Regardless if you are using starter armor or non-starter armor, you must wear the total armor physical representation to get the benefit of the armor. If you are not wearing your physical representation, you are not wearing your armor.
When crafting the physical representation for your armor there are some key points to keep in mind:
- Safety. Do not make armor that you can not run in. Also, do not make armor that has sharp edges, points, or portions that could cause injury if someone were to get caught/whipped by your armor. Be considerate of yourself and your fellow players. Be sure to make armor that you can wear, is sturdy enough to take a little bit of a beating, and is sturdy enough that it will not break if you were to break into a full run.
- Consideration. Any armor you wear is going to be struck by either latex weapons or come crafted contact safe weapons. Be sure that your armor will not cause damage to the weapons that strike you. This means no studs, jagged bits, or portions of your armor that could damage the contact safe props that have been designed to not harm you.
- Weather. The weather changes a lot and varies from location to location. Be sure to wear armor that will not cause you to overheat, or, you will be able to combine with layers so that you can bundle up when it is cold.
- Ease of access. You will have to take your armor off for someone to repair in-character eventually. If you can not get in and out of your armor, you may want to consider re-designing the prop.
- Genre-appropriate.

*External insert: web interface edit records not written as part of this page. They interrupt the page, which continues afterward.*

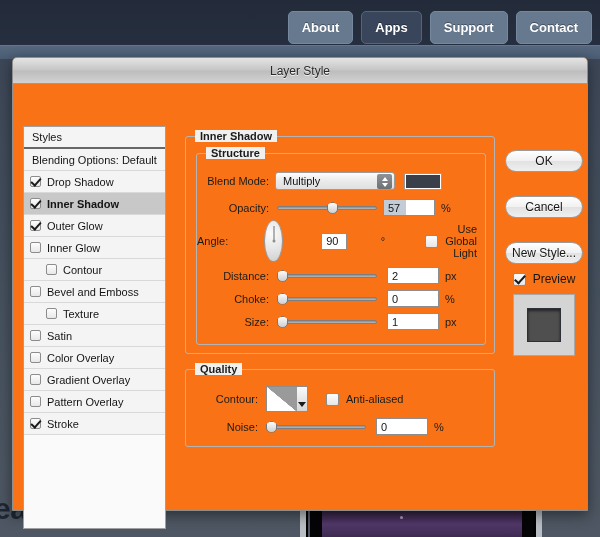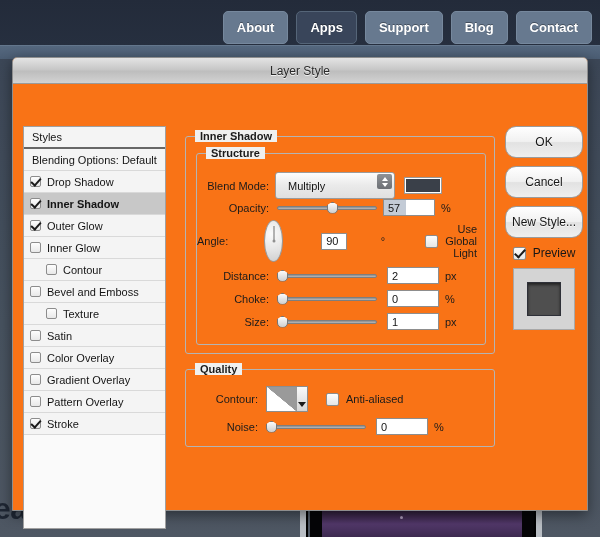--- a/index.html
+++ b/index.html
@@ -135,23 +135,23 @@
   }
   #grp-inner  { left: 172px; top: 52px; width: 310px; height: 218px; }
   #grp-struct { left: 10px;  top: 16px; width: 290px; height: 192px; }
   #grp-quality{ left: 172px; top: 285px; width: 310px; height: 78px; padding-left: 28px; }
 
   .row { position: absolute; display: flex; align-items: center; }
   .lbl { font-size: 11px; color: #1b1b1b; text-align: right; }
 
   
   .select {
-    height: 27px; width: 120px;
+    height: 18px; width: 120px;
     display: flex; align-items: center;
-    padding-left: 12px;
+    padding-left: 7px;
     font-size: 11px; color: #121212;
     background: linear-gradient(180deg,#fdfdfd 0%,#eaeaea 50%,#e0e0e0 100%);
     border: 1px solid #9b9b9b; border-radius: 3px;
     position: relative;
   }
   .select .stepper {
     position: absolute; right: 2px; top: 1px;
     width: 15px; height: 15px;
     background: linear-gradient(180deg,#8f9296,#6d7075);
     border-radius: 2px;
@@ -252,26 +252,27 @@
     content: "";
     position: absolute; left: 3px; top: -1px;
     width: 4px; height: 9px;
     border: solid #1b1b1b; border-width: 0 2px 2px 0;
     transform: rotate(42deg);
   }
 
   
   #right-col { position: absolute; left: 492px; top: 42px; width: 78px; }
   .pillbtn {
-    width: 100%; height: 32px; margin-bottom: 8px;
+    width: 100%; height: 22px; margin-bottom: 8px;
     display: flex; align-items: center; justify-content: center;
     font-size: 12px; color: #161616;
     background: linear-gradient(180deg,#ffffff 0%,#f1f1f1 48%,#e2e2e2 52%,#efefef 100%);
     border: 1px solid #9b9b9b; border-radius: 11px;
     text-shadow: 0 1px 0 rgba(255,255,255,.8);
+    margin-top: 24px;
   }
   .preview-check {
     display: flex; align-items: center; justify-content: center;
     font-size: 12px; color: #161616; margin-bottom: 8px;
   }
   .preview-box {
     width: 62px; height: 62px; margin: 0 auto;
     background: #d4d4d4;
     border: 1px solid #a8a8a8;
     display: flex; align-items: center; justify-content: center;
@@ -288,21 +289,20 @@
 
 <div id="page-bg">
   <div class="bg-topbar"></div>
   <div class="bg-navband"></div>
   <div class="bg-body"></div>
 
   <div class="nav-btns">
     <div class="nav-btn">About</div>
     <div class="nav-btn active">Apps</div>
     <div class="nav-btn">Support</div>
-    <div class="nav-btn">Blog</div>
     <div class="nav-btn">Contact</div>
   </div>
 
   <div class="bg-heading">eatures</div>
 
   <div class="bg-strip frame-l"></div>
   <div class="bg-strip black-l"></div>
   <div class="bg-strip purple"></div>
   <div class="bg-strip black-r"></div>
   <div class="bg-strip frame-r"></div>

This is a post-apocalypse game that takes place generations after the fall of mankind. Tools are primitive, there are no fantasy genre influences, and life is hard in this world. Your armor should reflect the hard life that your character lives. Be sure to carve scratches, apply dents, paint on fake rust (not real rust, we don't need tetanus), dull the shine, add some blood stains, and carve in some bullet holes. Your armor is the most outward representation of who you are in regards to the apocalypse, make sure your armor tells the story of your characters travels.